As Law&Crime has reported, the amici were earlier granted leave to file briefs for and against Trump’s motion to dismiss. Trump maintains that Smith is unlawfully funded and unlawfully appointed as special counsel. In May, Cannon invited the non-parties to the case to request permission to participate in oral argument at the hearing provided that they made those requests by June 3. Each party did so.

As a result, Blackman, a constitutional law professor, will appear on behalf of law professor Seth Barrett Tillman and the Landmark Legal Foundation to make the case that Smith is not an “officer of the United States,” but a “mere ’employee’” whose “appointment is inconsistent with the separation of powers and political accountability.”

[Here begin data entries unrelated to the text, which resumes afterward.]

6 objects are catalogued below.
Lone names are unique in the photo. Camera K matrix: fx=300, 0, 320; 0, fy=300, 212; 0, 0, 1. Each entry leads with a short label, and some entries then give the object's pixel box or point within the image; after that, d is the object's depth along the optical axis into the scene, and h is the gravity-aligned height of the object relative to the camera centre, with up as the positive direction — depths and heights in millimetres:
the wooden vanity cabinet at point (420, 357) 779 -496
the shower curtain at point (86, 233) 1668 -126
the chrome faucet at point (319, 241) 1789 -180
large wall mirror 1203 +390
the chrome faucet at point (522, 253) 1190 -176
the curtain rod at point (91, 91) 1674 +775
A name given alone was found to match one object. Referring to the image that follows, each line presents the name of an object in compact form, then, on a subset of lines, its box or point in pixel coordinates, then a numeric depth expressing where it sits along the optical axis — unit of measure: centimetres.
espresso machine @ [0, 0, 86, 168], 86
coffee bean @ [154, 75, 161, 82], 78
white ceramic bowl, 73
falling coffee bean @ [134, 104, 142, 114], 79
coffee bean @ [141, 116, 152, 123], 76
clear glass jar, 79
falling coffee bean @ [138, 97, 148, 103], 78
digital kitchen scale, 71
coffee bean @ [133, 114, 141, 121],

Schaerr will take the position that the special counsel is a “principal officer” whose appointment by U.S. Attorney General Merrick Garland required Senate confirmation, not an “inferior officer” under the Constitution. These amici also include Federalist Society co-founder and Northwestern University law professor Steven Calabresi, Boston University law professor Gary Lawson, and the group Citizens United.

“Smith does not have authority to prosecute this case,” their brief argued. “Those actions can be taken only by persons properly appointed as federal officers to properly created federal offices. But neither Smith nor the position of Special Counsel under which he purportedly acts meets those criteria. He wields tremendous power, answerable to no one. And that is a serious problem for the rule of law — whatever one may think of former President Donald Trump or the conduct Smith challenges in the underlying case.”

Seligman will be the lone attorney other than Smith to make the argument that the special counsel was lawfully appointed and is an “inferior officer” whose “appointment Congress may vest in the Attorney General” and who still answers to — and may be removed by — Garland despite his independent role. Seligman is representing Donald Ayer, former U.S. deputy attorney general under then President George H.W. Bush, conservative lawyer and Trump critic George Conway, former U.S. Attorney Patrick Fitzgerald, former Acting U.S. Attorney General Stuart Gerson, Watergate era prosecutor Philip Lacovara, former FEC Chairman Trevor Potter, former New Jersey Gov. Christine Todd Whitman, and Harvard law professor emeritus and Trump critic Laurence Tribe.

Smith, for his part, has called Trump’s move to dismiss the case on these grounds recycled and doomed to fail.

“Neither Trump’s challenge nor the Meese Amicus’s additional theories are novel or meritorious; to the contrary, every court that has considered them has rejected them — including authoritative decisions by the Supreme Court,” Smith wrote in March.

“Under governing authority, the Special Counsel is an ‘inferior Officer’ who may be appointed by the head of a department because he is subject to supervision and oversight by the Attorney General,” he added. “That conclusion is confirmed by cases addressing prosecutors vested with authority comparable to the Special Counsel.”

In late May, Cannon additionally “directed” Trump’s defense and Smith to file briefs by June 11 on “what impact, if any, the Supreme Court’s decision in Consumer Financial Protection Bureau v. Community Financial Services Association of America, Ltd.” has on the defendant’s claims that Smith is unlawfully funded.